Dataset rows:

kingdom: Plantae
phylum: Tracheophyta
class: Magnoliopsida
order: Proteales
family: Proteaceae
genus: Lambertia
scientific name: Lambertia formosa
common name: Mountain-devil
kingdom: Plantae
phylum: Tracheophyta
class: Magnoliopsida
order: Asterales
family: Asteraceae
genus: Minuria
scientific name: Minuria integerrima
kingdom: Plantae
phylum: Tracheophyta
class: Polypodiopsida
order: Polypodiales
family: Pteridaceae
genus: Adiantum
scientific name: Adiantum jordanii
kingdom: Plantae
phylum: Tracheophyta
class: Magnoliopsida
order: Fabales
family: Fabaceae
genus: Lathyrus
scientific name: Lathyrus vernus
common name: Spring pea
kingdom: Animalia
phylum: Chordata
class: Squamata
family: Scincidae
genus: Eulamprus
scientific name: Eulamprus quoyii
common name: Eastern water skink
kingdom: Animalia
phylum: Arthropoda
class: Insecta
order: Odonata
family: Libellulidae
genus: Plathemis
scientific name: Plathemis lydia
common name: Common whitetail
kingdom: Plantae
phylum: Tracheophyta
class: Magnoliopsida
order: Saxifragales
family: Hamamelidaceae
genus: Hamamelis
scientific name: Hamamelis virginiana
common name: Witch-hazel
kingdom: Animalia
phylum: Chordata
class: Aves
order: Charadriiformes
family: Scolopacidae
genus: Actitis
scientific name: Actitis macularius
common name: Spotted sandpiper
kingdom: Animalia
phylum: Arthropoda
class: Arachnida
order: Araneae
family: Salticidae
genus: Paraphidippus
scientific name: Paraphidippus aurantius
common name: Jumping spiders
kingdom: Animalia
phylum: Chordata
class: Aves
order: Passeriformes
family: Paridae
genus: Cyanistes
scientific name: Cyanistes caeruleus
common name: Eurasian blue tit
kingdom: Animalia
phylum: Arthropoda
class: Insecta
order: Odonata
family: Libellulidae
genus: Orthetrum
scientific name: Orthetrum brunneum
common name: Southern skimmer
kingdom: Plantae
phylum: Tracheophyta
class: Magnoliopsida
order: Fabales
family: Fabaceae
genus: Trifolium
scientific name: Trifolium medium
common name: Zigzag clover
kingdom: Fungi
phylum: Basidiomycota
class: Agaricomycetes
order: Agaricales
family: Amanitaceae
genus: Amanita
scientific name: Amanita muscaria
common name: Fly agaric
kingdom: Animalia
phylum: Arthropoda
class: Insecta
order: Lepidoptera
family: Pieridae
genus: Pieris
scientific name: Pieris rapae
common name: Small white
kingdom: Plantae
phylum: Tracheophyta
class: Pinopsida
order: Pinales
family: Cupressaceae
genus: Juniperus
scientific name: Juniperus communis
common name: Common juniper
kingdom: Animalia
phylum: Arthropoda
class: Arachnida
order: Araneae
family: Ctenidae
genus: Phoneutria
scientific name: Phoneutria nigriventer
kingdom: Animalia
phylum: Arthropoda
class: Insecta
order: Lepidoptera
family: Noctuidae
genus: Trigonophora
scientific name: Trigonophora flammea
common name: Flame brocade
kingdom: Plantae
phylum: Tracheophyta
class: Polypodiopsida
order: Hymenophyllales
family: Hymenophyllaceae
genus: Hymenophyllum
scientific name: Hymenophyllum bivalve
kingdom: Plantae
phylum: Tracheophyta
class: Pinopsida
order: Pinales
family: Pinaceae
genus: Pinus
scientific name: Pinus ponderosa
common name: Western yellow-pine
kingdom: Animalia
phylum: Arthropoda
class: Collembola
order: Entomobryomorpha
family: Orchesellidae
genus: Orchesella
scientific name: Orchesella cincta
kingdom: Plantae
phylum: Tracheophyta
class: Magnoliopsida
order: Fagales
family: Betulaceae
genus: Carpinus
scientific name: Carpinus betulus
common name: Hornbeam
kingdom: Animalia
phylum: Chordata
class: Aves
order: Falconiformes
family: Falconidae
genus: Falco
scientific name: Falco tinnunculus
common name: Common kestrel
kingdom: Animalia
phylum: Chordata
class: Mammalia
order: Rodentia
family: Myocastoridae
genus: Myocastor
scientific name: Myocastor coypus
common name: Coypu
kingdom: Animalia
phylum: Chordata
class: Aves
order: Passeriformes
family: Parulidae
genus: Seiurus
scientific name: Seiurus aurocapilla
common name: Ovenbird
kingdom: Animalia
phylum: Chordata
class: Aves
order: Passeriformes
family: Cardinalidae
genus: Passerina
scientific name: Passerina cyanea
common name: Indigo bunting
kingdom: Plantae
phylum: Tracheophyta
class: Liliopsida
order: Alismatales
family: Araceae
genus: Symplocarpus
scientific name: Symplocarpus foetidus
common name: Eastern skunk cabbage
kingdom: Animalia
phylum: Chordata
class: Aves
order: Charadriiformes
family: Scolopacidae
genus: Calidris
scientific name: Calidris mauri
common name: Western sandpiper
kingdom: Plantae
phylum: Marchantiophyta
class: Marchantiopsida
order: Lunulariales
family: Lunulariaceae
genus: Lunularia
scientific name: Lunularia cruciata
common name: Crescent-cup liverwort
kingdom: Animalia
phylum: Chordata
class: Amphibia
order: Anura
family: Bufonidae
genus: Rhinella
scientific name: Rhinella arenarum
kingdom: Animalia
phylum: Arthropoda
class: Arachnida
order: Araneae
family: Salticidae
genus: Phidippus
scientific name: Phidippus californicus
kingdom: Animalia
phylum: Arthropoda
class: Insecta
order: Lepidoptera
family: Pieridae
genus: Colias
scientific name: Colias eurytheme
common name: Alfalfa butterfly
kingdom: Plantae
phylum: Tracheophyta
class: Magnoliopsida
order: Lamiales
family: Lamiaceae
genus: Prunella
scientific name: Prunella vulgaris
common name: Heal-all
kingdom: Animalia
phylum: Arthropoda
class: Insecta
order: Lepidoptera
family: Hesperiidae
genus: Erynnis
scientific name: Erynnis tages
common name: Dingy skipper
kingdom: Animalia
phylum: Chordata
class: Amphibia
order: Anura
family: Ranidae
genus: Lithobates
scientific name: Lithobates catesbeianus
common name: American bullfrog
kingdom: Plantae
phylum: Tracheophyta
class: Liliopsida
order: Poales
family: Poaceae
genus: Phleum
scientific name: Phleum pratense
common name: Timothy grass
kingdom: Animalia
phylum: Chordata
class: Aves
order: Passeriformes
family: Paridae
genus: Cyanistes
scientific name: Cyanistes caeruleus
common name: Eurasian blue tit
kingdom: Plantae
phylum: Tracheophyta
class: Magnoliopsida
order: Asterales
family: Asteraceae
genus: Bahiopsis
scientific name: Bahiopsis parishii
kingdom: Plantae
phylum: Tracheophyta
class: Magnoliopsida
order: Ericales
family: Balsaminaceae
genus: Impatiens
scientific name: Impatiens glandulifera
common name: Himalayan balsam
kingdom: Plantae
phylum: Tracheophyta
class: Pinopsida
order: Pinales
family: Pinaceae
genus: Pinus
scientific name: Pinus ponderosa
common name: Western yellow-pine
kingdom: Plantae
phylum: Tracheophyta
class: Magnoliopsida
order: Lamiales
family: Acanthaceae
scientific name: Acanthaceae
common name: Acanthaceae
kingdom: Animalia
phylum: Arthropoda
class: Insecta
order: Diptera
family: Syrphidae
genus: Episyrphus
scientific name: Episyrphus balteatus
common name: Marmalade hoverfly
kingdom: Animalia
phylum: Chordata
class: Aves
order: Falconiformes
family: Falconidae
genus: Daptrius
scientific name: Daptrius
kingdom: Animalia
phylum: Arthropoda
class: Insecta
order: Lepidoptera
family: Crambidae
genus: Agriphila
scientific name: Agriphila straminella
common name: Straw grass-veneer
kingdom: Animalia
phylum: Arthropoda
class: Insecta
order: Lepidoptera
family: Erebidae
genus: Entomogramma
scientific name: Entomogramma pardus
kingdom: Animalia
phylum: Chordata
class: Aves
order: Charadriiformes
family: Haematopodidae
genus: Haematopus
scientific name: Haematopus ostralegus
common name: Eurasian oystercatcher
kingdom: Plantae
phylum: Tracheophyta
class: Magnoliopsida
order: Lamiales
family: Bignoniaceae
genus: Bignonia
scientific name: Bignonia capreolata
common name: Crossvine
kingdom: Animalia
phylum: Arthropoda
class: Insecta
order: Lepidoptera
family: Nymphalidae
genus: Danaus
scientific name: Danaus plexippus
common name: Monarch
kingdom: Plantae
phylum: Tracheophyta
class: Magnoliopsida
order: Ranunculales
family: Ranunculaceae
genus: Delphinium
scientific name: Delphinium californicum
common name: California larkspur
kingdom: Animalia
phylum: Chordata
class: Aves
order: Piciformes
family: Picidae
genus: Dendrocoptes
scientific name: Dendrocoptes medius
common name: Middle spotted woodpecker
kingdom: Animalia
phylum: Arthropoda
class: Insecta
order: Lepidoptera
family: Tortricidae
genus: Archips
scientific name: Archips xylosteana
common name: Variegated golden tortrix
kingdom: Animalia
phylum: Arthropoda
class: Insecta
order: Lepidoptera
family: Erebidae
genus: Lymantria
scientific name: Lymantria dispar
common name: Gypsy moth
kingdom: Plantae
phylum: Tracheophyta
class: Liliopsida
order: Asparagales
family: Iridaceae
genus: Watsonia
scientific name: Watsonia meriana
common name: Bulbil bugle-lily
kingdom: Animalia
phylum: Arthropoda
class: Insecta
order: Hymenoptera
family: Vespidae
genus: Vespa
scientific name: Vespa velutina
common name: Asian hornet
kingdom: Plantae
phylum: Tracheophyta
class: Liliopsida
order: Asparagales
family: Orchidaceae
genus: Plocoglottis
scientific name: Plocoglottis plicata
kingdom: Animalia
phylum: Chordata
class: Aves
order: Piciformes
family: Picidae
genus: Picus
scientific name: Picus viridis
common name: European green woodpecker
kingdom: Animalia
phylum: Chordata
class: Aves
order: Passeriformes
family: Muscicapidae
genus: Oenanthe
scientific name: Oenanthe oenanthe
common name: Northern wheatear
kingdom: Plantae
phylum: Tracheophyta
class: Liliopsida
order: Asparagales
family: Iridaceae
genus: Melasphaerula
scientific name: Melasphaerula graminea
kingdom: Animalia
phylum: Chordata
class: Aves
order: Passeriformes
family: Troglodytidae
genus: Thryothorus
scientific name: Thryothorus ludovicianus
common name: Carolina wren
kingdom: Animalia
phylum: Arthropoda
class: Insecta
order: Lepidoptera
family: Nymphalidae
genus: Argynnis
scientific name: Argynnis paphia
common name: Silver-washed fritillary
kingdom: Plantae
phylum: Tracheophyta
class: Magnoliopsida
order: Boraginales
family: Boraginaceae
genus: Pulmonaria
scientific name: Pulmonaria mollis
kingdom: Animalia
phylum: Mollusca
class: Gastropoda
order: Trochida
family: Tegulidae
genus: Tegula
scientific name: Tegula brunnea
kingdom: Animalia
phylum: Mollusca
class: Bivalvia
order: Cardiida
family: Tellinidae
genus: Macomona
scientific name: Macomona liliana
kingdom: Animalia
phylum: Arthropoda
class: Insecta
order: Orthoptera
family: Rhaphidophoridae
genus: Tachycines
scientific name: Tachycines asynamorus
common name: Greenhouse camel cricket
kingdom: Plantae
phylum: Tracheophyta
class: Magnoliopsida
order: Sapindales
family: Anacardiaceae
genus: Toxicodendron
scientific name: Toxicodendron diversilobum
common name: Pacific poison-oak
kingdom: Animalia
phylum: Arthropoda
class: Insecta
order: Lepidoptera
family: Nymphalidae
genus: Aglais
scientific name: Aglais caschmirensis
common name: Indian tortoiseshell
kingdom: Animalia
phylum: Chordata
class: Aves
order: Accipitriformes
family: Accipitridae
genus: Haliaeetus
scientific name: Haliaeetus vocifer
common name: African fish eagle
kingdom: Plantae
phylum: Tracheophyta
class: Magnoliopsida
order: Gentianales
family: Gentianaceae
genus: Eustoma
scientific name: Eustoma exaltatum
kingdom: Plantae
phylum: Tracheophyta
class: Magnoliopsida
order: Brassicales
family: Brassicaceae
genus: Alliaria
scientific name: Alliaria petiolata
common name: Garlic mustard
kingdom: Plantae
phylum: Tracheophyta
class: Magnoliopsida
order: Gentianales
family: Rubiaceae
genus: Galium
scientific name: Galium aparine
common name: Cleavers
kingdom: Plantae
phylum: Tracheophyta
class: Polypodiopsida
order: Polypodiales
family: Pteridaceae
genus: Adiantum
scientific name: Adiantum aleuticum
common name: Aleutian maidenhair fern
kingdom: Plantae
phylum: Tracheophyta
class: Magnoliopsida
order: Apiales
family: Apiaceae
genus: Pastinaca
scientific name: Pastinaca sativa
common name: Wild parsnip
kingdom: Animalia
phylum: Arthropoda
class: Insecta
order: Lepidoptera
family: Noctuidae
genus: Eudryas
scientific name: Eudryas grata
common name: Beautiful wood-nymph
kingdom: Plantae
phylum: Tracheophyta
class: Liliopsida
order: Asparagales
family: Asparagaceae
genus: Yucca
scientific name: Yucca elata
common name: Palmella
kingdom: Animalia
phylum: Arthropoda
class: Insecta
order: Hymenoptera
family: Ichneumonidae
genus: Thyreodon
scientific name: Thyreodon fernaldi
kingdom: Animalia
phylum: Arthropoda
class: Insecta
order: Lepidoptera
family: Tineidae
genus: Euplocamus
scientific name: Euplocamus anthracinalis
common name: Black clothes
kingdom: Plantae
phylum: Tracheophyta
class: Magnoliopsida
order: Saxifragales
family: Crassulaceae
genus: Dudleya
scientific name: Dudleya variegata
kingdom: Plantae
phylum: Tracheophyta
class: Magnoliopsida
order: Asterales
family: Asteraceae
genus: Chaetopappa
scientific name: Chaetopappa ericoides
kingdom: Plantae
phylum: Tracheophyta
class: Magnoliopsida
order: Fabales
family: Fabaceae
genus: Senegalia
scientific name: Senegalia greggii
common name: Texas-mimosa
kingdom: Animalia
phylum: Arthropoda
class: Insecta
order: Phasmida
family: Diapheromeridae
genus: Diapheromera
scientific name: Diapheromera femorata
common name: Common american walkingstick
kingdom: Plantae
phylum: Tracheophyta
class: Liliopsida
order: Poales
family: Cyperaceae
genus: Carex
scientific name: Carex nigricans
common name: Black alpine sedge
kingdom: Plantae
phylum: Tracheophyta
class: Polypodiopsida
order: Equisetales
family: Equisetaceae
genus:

**EXERCISE REQUIREMENTS**.
Copy out everything from the line containing "family: Tineidae" down to the line containing "genus: Carex", both lines included.

**WORKED ANSWER**.
family: Tineidae
genus: Euplocamus
scientific name: Euplocamus anthracinalis
common name: Black clothes
kingdom: Plantae
phylum: Tracheophyta
class: Magnoliopsida
order: Saxifragales
family: Crassulaceae
genus: Dudleya
scientific name: Dudleya variegata
kingdom: Plantae
phylum: Tracheophyta
class: Magnoliopsida
order: Asterales
family: Asteraceae
genus: Chaetopappa
scientific name: Chaetopappa ericoides
kingdom: Plantae
phylum: Tracheophyta
class: Magnoliopsida
order: Fabales
family: Fabaceae
genus: Senegalia
scientific name: Senegalia greggii
common name: Texas-mimosa
kingdom: Animalia
phylum: Arthropoda
class: Insecta
order: Phasmida
family: Diapheromeridae
genus: Diapheromera
scientific name: Diapheromera femorata
common name: Common american walkingstick
kingdom: Plantae
phylum: Tracheophyta
class: Liliopsida
order: Poales
family: Cyperaceae
genus: Carex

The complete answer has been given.